Closed nlewycky closed 17 years ago
Please move the perf issue to the PPC README. Thanks!
It's still a bug, just a perf one not a miscompile.
Since it sounds like this is a known design issue, I'm fine with setting this bug to LATER and assuming it'll get fixed in the rewrite. Optionally, this could be added to the PPC backend README just so it doesn't get lost.
The current hazard recognizer is something of a hack. Because it runs before regalloc, it doesn't work with spill code, doesn't handle multiple instrs in an sunit, etc. The right solution is to move it to a post-regalloc scheduler. Dale may have one going in the next month or three.
Since this isn't the bug, I suggest closing this and reopening a new one when the real cause is determined, seem ok?
-Chris
I'm not sure how it breaks crtbegin.o either. I wrote that comment before I knew that PPC was safe against such hazards. The observed behaviour is that if I link a program with the generated crtbegin.o it crashes in static initialization.
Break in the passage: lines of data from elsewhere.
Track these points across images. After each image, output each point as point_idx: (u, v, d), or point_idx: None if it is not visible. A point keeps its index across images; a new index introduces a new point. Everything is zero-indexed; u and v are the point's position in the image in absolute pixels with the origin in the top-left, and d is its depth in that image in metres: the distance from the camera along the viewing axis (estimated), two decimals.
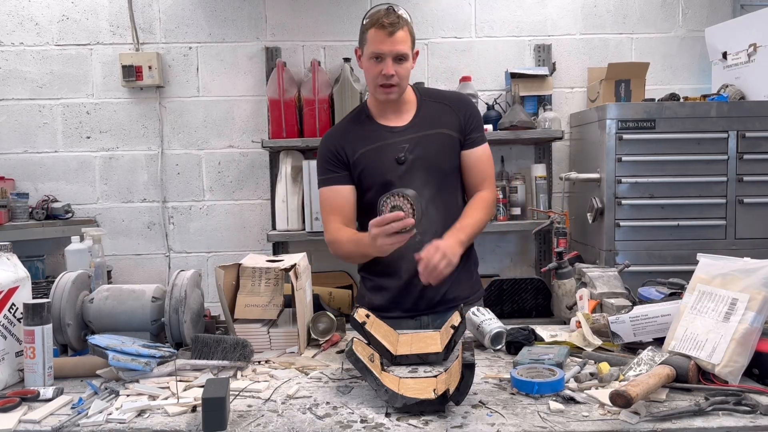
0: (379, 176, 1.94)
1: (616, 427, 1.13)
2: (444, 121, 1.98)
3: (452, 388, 1.19)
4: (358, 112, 2.07)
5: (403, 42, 1.87)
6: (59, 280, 1.61)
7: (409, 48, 1.90)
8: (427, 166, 1.94)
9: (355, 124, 2.03)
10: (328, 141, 2.03)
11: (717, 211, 2.79)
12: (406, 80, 1.93)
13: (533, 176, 3.21)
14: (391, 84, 1.89)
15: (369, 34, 1.87)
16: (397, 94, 1.93)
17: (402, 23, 1.87)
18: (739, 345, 1.27)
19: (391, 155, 1.94)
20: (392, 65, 1.87)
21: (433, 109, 2.01)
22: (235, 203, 3.35)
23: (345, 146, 1.97)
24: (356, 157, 1.96)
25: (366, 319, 1.55)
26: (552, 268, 2.07)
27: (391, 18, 1.85)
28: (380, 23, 1.84)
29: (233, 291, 1.69)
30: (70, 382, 1.42)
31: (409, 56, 1.91)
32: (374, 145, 1.96)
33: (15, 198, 3.08)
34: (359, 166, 1.96)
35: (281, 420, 1.19)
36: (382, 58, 1.87)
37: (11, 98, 3.26)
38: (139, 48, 3.26)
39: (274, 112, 3.07)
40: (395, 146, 1.95)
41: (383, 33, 1.84)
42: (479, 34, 3.32)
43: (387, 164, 1.94)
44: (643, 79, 3.11)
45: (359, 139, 1.98)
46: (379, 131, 1.98)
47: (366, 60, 1.91)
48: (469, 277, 2.04)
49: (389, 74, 1.87)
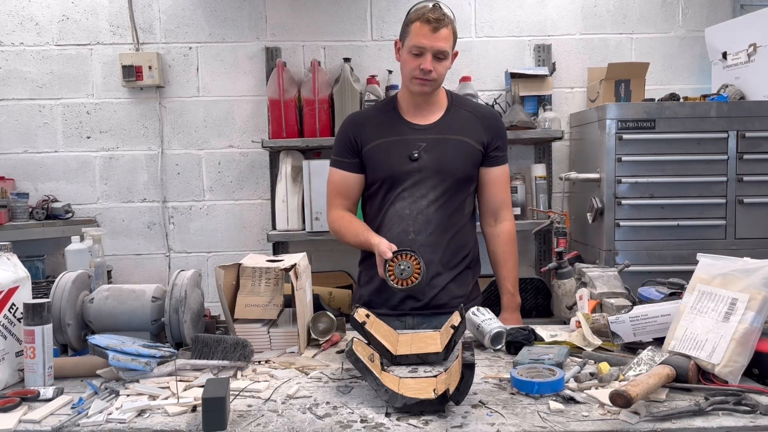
0: (388, 170, 1.95)
1: (616, 427, 1.13)
2: (469, 130, 1.97)
3: (452, 388, 1.19)
4: (386, 102, 2.08)
5: (445, 39, 1.86)
6: (59, 280, 1.61)
7: (451, 47, 1.90)
8: (439, 169, 1.93)
9: (379, 113, 2.03)
10: (348, 125, 2.04)
11: (717, 211, 2.79)
12: (442, 78, 1.92)
13: (533, 176, 3.21)
14: (428, 79, 1.88)
15: (413, 27, 1.87)
16: (431, 89, 1.92)
17: (447, 21, 1.86)
18: (739, 345, 1.27)
19: (405, 151, 1.94)
20: (431, 61, 1.86)
21: (462, 116, 1.99)
22: (235, 203, 3.35)
23: (362, 134, 1.98)
24: (369, 147, 1.96)
25: (366, 319, 1.55)
26: (552, 268, 2.07)
27: (437, 14, 1.84)
28: (426, 17, 1.83)
29: (233, 291, 1.69)
30: (70, 382, 1.42)
31: (449, 55, 1.90)
32: (391, 138, 1.96)
33: (15, 198, 3.08)
34: (371, 157, 1.97)
35: (281, 420, 1.19)
36: (422, 53, 1.86)
37: (11, 98, 3.26)
38: (139, 48, 3.26)
39: (274, 112, 3.07)
40: (412, 143, 1.94)
41: (428, 28, 1.84)
42: (479, 34, 3.32)
43: (399, 158, 1.94)
44: (643, 79, 3.11)
45: (378, 129, 1.98)
46: (400, 125, 1.98)
47: (406, 53, 1.90)
48: (461, 284, 2.01)
49: (427, 69, 1.86)
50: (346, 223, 1.99)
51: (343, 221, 2.00)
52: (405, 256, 1.75)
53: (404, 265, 1.74)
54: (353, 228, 1.96)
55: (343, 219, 2.00)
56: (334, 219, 2.03)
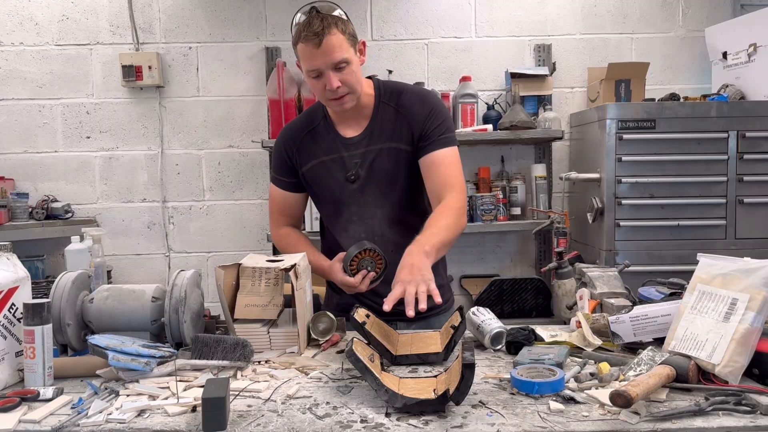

If I add a nop between those two instructions in crtbegin.o, the linked program no longer crashes.
I left this bug open because it does appear that there is some bug in the PPC backend not sending all instructions to the hazard recognizer, but I no longer think it's responsible for the miscompile.
For reference, this is the generated code:
f: mflr 0 stw 0, 4(1) stwu 1, -16(1) mtctr 3 bctrl addi 1, 1, 16 lwz 0, 4(1) mtlr 0 blr
How does it break crtbegin.o? PPC chips have hardware interlocks, so a missing NOP should just be a performance issue, no?
The testcase to reproduce it is:
define void @f(i32 ()* %func) {
entry:
%tmp1 = tail call i32 %func( ) ;
Run "llc -mtriple=powerpc-linux-gnu" and you'll see "mtctr 3" right before the "bctrl" instruction. Placing a NOP between them fixes crtbegin.o.
Extended Description
There is code in the PPCHazardRecognizer to detect mtclr / bctrl hazards, however, this sequence is generated by an indirect call and is put into one SUnit. Only the first member of the SUnit (mtclr) is passed to the hazard recognizer by the DAG scheduler and so it doesn't detect the hazard.
This breaks crtbegin.o on PPC/Linux.